▶ _Goal of the exercise_:
Which of the lines in the records below hold the string "section"? Copy every one of them.
━━━━
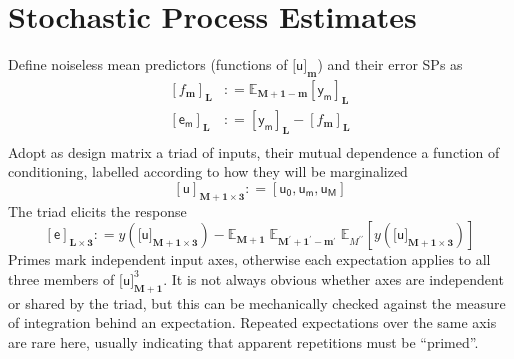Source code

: \documentclass[preprint,12pt]{elsarticle}
\newcommand*{\M}[1]{\ensuremath{#1}\xspace}
\newcommand*{\x}{\times}
\newcommand*{\mi}[1]{\mathbf{#1}}
\newcommand*{\rv}[1]{\mathsf{#1}}
\newcommand*{\te}[2][]{\left\lbrack{#2}\right\rbrack_{#1}}
\newcommand*{\tte}[2][]{\lbrack{#2}\rbrack_{#1}}
\newcommand*{\deq}{\M{\mathrel{\mathop:}=}}
\newcommand*{\ev}[3][]{\mathbb{E}_{#3}^{#1}\!\left\lbrack{#2}\right\rbrack}
\newcommand*{\evt}[3][]{\mathbb{E}_{#3}^{#1}\!#2}
\begin{document}
\section{Stochastic Process Estimates}\label{sec:SPEst}
    Define noiseless mean predictors (functions of $\tte[\mi{m}]{\rv{u}}$) and their error SPs as
    \begin{equation}\label{def:SPEst:fmem}
        \begin{aligned}
            \te[\mi{L}]{f_{\mi{m}}} &\deq \evt{\te[\mi{L}]{\rv{y_m}}}{\mi{M+1-m}} \\
            \te[\mi{L}]{\rv{e_m}} &\deq \te[\mi{L}]{\rv{y_m}} - \te[\mi{L}]{f_{\mi{m}}} \\
        \end{aligned}
    \end{equation}
    Adopt as design matrix a triad of inputs, their mutual dependence a function of conditioning, labelled according to how they will be marginalized
    \begin{equation*}
            \te[\mi{M+1\x 3}]{\rv{u}} \deq \left\lbrack \rv{u_0},\rv{u_m},\rv{u_M} \right\rbrack
    \end{equation*}
    The triad elicits the response
    \begin{equation}\label{def:SPEst:e}
        \te[\mi{L\x 3}]{\rv{e}} \deq y(\tte[\mi{M+1\x 3}]{\rv{u}}) - \evt{\;\evt{\;\ev{y(\tte[\mi{M+1\x 3}]{\rv{u}})}{M^{\prime\prime}}}{\mi{M^{\prime}+1^{\prime}-m^{\prime}}}}{\mi{M+1}}
    \end{equation}
    Primes mark independent input axes, otherwise each expectation applies to all three members of $\tte[\mi{M+1}]{\rv{u}}^3$. It is not always obvious whether axes are independent or shared by the triad, but this can be mechanically checked against the measure of integration behind an expectation. Repeated expectations over the same axis are rare here, usually indicating that apparent repetitions must be ``primed''.
\end{document}
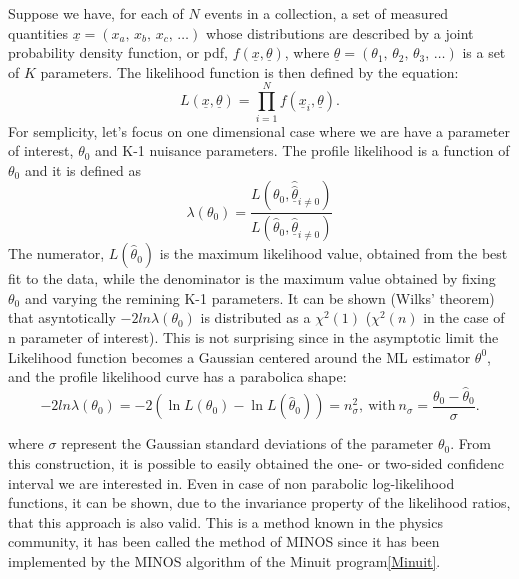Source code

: \documentclass[11pt]{article}
\begin{document}
Suppose we have, for each of $N$ events in a collection, a set of
measured quantities \mbox{$\underline{x}=(x_a,\,x_b,\,x_c,\,\ldots)$}
whose distributions are described by a joint probability density
function, or pdf, $f(\underline{x},\underline{\theta})$, where
$\underline{\theta}=(\theta_1,\,\theta_2,\,\theta_3,\,\ldots )$ is a
set of $K$ parameters. The likelihood function is then defined by
the equation:
\begin{equation}
    \label{likelihood}
    L(\underline{x},\underline{\theta})=\prod^{N}_{i=1}f({\underline{x}}_{i},\underline{\theta}).
\end{equation}
For semplicity, let's focus on one dimensional case where  we are have
a parameter of interest,  $\theta_{0}$ and K-1 nuisance parameters. 
The profile likelihood is a function of $\theta_{0}$ and it is defined as 
\begin{equation}
    \label{profile_likelihood}
\lambda(\theta_{0} ) = \frac{
  L(\theta_{0},\hat{\hat{\underline{\theta} } }_{i \neq 0}
     ) } 
{  L(\hat{\theta}_{0}, \hat{\underline{\theta}}_{i \neq
      0}   ) }
\end{equation}
The numerator, $ L(\hat{\theta}_{0} )$ is the maximum likelihood value,
obtained from the best fit to the data, while the denominator is the
maximum value obtained by fixing $\theta_{0}$ and varying the remining
K-1 parameters.   
It can be shown (Wilks' theorem) that asyntotically
$-2ln\lambda(\theta_0)$ is distributed as a $\chi^2(1)$ ($\chi^2(n)$
in the case of n parameter of interest). This is not
surprising since in the asymptotic limit the Likelihood function
becomes a Gaussian centered around the ML estimator $\theta^0$, and
the profile likelihood curve has a parabolica shape: 
\begin{equation}
    \label{parabolicnll}
-2ln\lambda(\theta_0) = -2 (\ln{L(\theta_0)}-\ln{L(\hat{\theta}_0)}) = n_{\sigma}^{2},\ \mathrm{with}\ n_\sigma=\frac{\theta_{0}-\hat{\theta}_{0}}{\sigma}. 
\end{equation}

where $\sigma$ represent the Gaussian standard deviations of the
parameter $\theta_{0}$. From this construction, it is possible to
easily obtained the one- or two-sided confidenc interval we are
interested in. Even in case of non parabolic log-likelihood
functions, it can be shown, due to the invariance property of the
likelihood ratios, that this approach is also valid. This is a
method known in the physics community, it has been called the method
of MINOS since it  has been implemented by the MINOS algorithm of the Minuit
program\ref{Minuit}. 
\end{document}
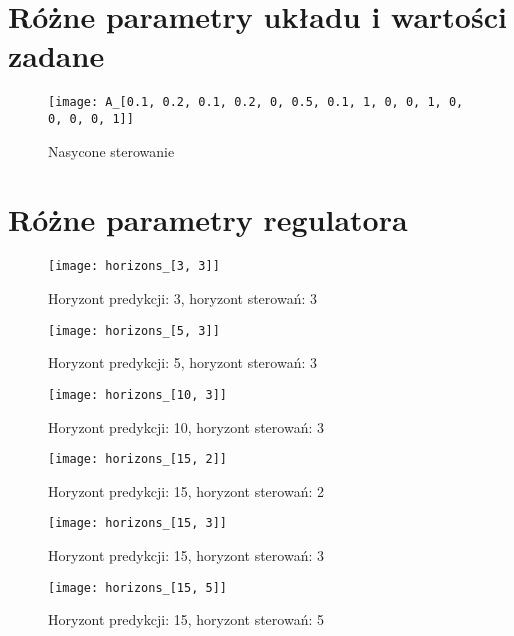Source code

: \section{Różne parametry układu i wartości zadane}
\begin{figure}[p]
    \centering
	\texttt{[image: A\_[0.1, 0.2, 0.1, 0.2, 0, 0.5, 0.1, 1, 0, 0, 1, 0, 0, 0, 0, 1]]}
	\caption{Nasycone sterowanie}
	\label{fig:saturated}
\end{figure}

\section{Różne parametry regulatora}
\begin{figure}[p]
    \centering
	\texttt{[image: horizons\_[3, 3]]}
	\caption{Horyzont predykcji: 3, horyzont sterowań: 3}
	\label{fig:horizons_3_3}
\end{figure}

\begin{figure}[p]
    \centering
	\texttt{[image: horizons\_[5, 3]]}
	\caption{Horyzont predykcji: 5, horyzont sterowań: 3}
	\label{fig:horizons_5_3}
\end{figure}

\begin{figure}[p]
    \centering
	\texttt{[image: horizons\_[10, 3]]}
	\caption{Horyzont predykcji: 10, horyzont sterowań: 3}
	\label{fig:horizons_10_3}
\end{figure}

\begin{figure}[p]
    \centering
	\texttt{[image: horizons\_[15, 2]]}
	\caption{Horyzont predykcji: 15, horyzont sterowań: 2}
	\label{fig:horizons_15_2}
\end{figure}

\begin{figure}[p]
    \centering
	\texttt{[image: horizons\_[15, 3]]}
	\caption{Horyzont predykcji: 15, horyzont sterowań: 3}
	\label{fig:horizons_15_3}
\end{figure}

\begin{figure}[p]
    \centering
	\texttt{[image: horizons\_[15, 5]]}
	\caption{Horyzont predykcji: 15, horyzont sterowań: 5}
	\label{fig:horizons_15_5}
\end{figure}

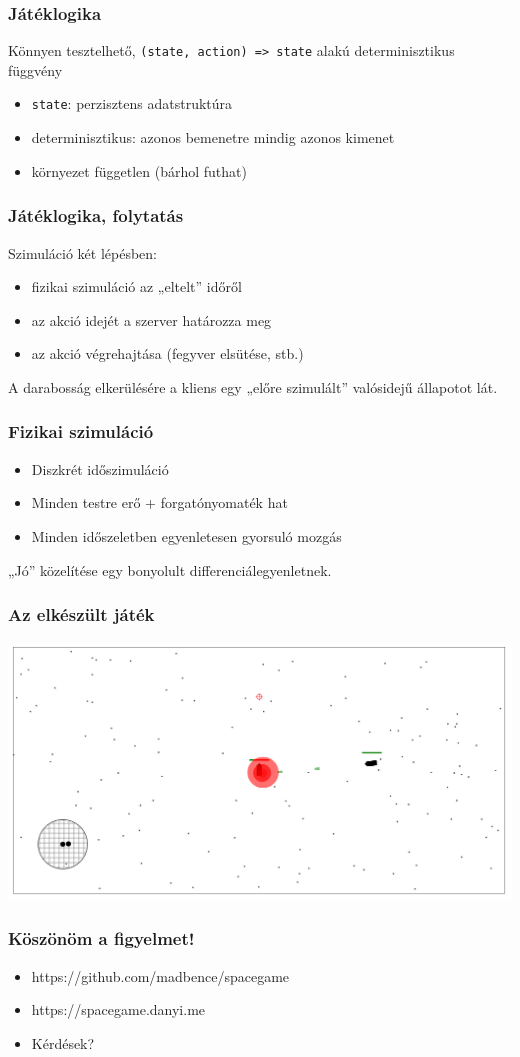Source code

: \documentclass[xetex,14pt]{beamer}
\begin{document}
  \begin{frame}
    \frametitle{Játéklogika}
    Könnyen tesztelhető, \texttt{(state, action) => state} alakú determinisztikus függvény
    \begin{itemize}
      \item \texttt{state}: perzisztens adatstruktúra
      \item determinisztikus: azonos bemenetre mindig azonos kimenet
      \item környezet független (bárhol futhat)
    \end{itemize}
  \end{frame}
  \begin{frame}
    \frametitle{Játéklogika, folytatás}
    Szimuláció két lépésben:
    \begin{itemize}
      \item fizikai szimuláció az „eltelt” időről
      \item az akció idejét a szerver határozza meg
      \item az akció végrehajtása (fegyver elsütése, stb.)
    \end{itemize}
    \vfill
    A darabosság elkerülésére a kliens egy „előre szimulált” valósidejű állapotot lát.
  \end{frame}
  \begin{frame}
    \frametitle{Fizikai szimuláció}
    \begin{itemize}
      \item Diszkrét időszimuláció
      \item Minden testre erő + forgatónyomaték hat
      \item Minden időszeletben egyenletesen gyorsuló mozgás
    \end{itemize}
    „Jó” közelítése egy bonyolult differenciálegyenletnek.
  \end{frame}
  \begin{frame}
    \frametitle{Az elkészült játék}
    \includegraphics[width=\textwidth]{figures/screenshot}
  \end{frame}
  \begin{frame}
    \frametitle{Köszönöm a figyelmet!}
    \begin{itemize}
      \item https://github.com/madbence/spacegame
      \item https://spacegame.danyi.me
      \item Kérdések?
    \end{itemize}
  \end{frame}
\end{document}
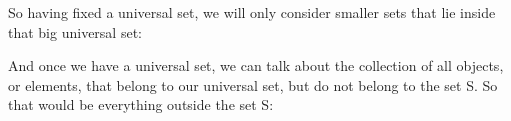 \documentclass[pdftex, brazil, 12pt, twoside]{article}
\begin{document}
\begin{figure}[H]
  \begin{center}
  \end{center}
\end{figure}

So having fixed a universal set, we will only consider
smaller sets that lie inside that big universal set:

\begin{figure}[H]
  \begin{center}
  \end{center}
\end{figure}

And once we have a universal set, we can talk about the
collection of all objects, or elements, that belong to our
universal set, but do not belong to the set S. So that
would be everything outside the set S:

\begin{figure}[H]
  \begin{center}
  \end{center}
\end{figure}
\end{document}
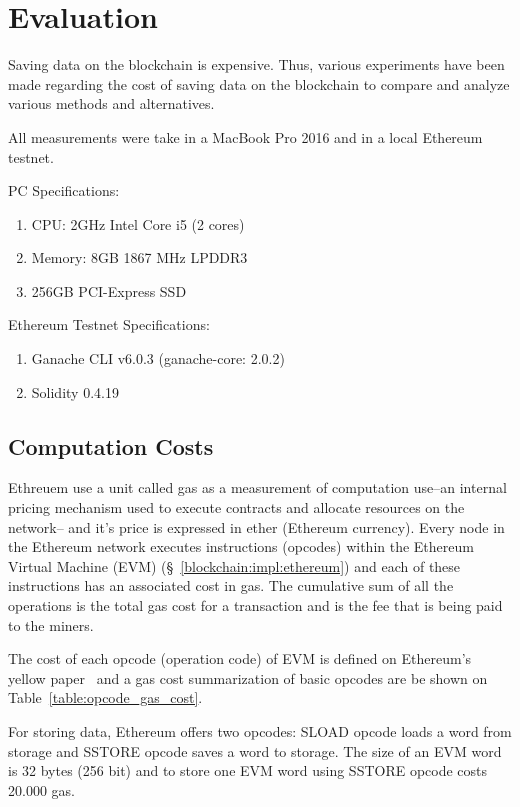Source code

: \chapter{Evaluation}
\label{evaluation}

Saving data on the blockchain is expensive. Thus, various experiments have been made regarding the cost of saving data on the blockchain to compare and analyze various methods and alternatives.

All measurements were take in a MacBook Pro 2016 and in a local Ethereum testnet.

PC Specifications:

\begin{enumerate}
  \item CPU: 2GHz Intel Core i5 (2 cores)
  \item Memory: 8GB 1867 MHz LPDDR3
  \item 256GB PCI-Express SSD
\end{enumerate}

Ethereum Testnet Specifications:

\begin{enumerate}
  \item Ganache CLI v6.0.3 (ganache-core: 2.0.2)
  \item Solidity 0.4.19
\end{enumerate}

\section{Computation Costs}
\label{evaluation:computation_costs}

Ethreuem use a unit called gas as a measurement of computation use--an internal pricing mechanism used to execute contracts and allocate resources on the network-- and it's price is expressed in ether (Ethereum currency). Every node in the Ethereum network executes instructions (opcodes) within the Ethereum Virtual Machine (EVM) (§~\ref{blockchain:impl:ethereum}) and each of these instructions has an associated cost in gas. The cumulative sum of all the operations is the total gas cost for a transaction and is the fee that is being paid to the miners.

The cost of each opcode (operation code) of EVM is defined on Ethereum's yellow paper~\cite{ethereum_yellowpaper} and a gas cost summarization of basic opcodes are be shown on Table~\ref{table:opcode_gas_cost}.

For storing data, Ethereum offers two opcodes: SLOAD opcode loads a word from storage and SSTORE opcode saves a word to storage. The size of an EVM word is 32 bytes (256 bit) and to store one EVM word using SSTORE opcode costs 20.000 gas.

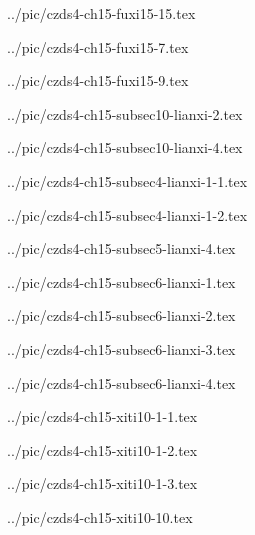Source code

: ../pic/czds4-ch15-fuxi15-15.tex



../pic/czds4-ch15-fuxi15-7.tex



../pic/czds4-ch15-fuxi15-9.tex



../pic/czds4-ch15-subsec10-lianxi-2.tex



../pic/czds4-ch15-subsec10-lianxi-4.tex



../pic/czds4-ch15-subsec4-lianxi-1-1.tex



../pic/czds4-ch15-subsec4-lianxi-1-2.tex



../pic/czds4-ch15-subsec5-lianxi-4.tex



../pic/czds4-ch15-subsec6-lianxi-1.tex



../pic/czds4-ch15-subsec6-lianxi-2.tex



../pic/czds4-ch15-subsec6-lianxi-3.tex



../pic/czds4-ch15-subsec6-lianxi-4.tex



../pic/czds4-ch15-xiti10-1-1.tex



../pic/czds4-ch15-xiti10-1-2.tex



../pic/czds4-ch15-xiti10-1-3.tex



../pic/czds4-ch15-xiti10-10.tex




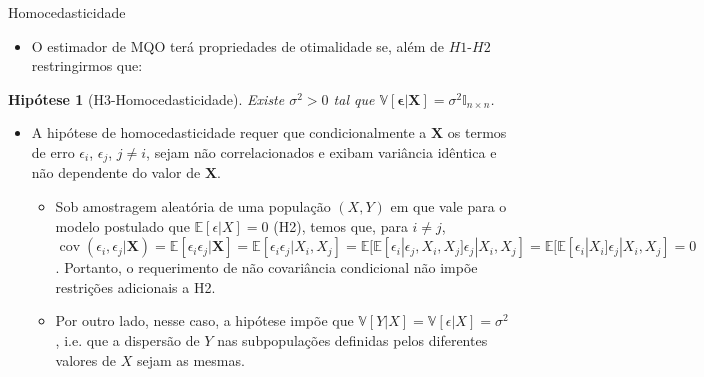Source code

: \documentclass[11pt]{beamer}
\newtheorem{assumption}{Hipótese}
\begin{document}
\begin{frame}{Homocedasticidade}
	\begin{itemize}
		\item O estimador de MQO terá propriedades de otimalidade se, além de $H1$-$H2$ restringirmos que:
	\end{itemize}
	\begin{assumption}[H3-Homocedasticidade]
		Existe $\sigma^2 > 0$ tal que $\mathbb{V}[\boldsymbol{\epsilon}|\boldsymbol{X}] = \sigma^2 \mathbb{I}_{n\times n}$.
	\end{assumption}
	\begin{itemize}
		\item A hipótese de homocedasticidade requer que condicionalmente a $\boldsymbol{X}$ os termos de erro $\epsilon_i$, $\epsilon_j$, $j \neq i$, sejam não correlacionados e exibam variância idêntica {\color{red}e não dependente do valor de $\boldsymbol{X}$}.
		\begin{itemize}
			\item Sob  amostragem aleatória de uma população $(X,Y)$ em que vale para o modelo postulado que $\mathbb{E}[\epsilon|X]=0$ (H2), temos que, para $i\neq j$, $\operatorname{cov}(\epsilon_i,\epsilon_j|\boldsymbol{X}) = \mathbb{E}[\epsilon_i\epsilon_j|\boldsymbol{X}]  =\mathbb{E}[\epsilon_i\epsilon_j|X_i, X_j] = \mathbb{E}[\mathbb{E}[\epsilon_i|\epsilon_j, X_i, X_j]\epsilon_j|X_i, X_j] =    \mathbb{E}[\mathbb{E}[\epsilon_i|X_i]\epsilon_j|X_i, X_j] = 0$. Portanto, o requerimento de não covariância condicional não impõe restrições adicionais a H2.
			\item Por outro lado, nesse caso, a hipótese impõe que $\mathbb{V}[Y|X] =\mathbb{V}[\epsilon|X] = \sigma^2$, i.e. que a dispersão de $Y$ nas subpopulações definidas pelos diferentes valores de $X$ sejam as mesmas.
		\end{itemize}
	\end{itemize}
\end{frame}
\end{document}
━━━━
▶ _Result of the exercise_:
\section{Stochastic Process Estimates}\label{sec:SPEst}
: \section{Różne parametry układu i wartości zadane}
\section{Różne parametry regulatora}
\section{Computation Costs}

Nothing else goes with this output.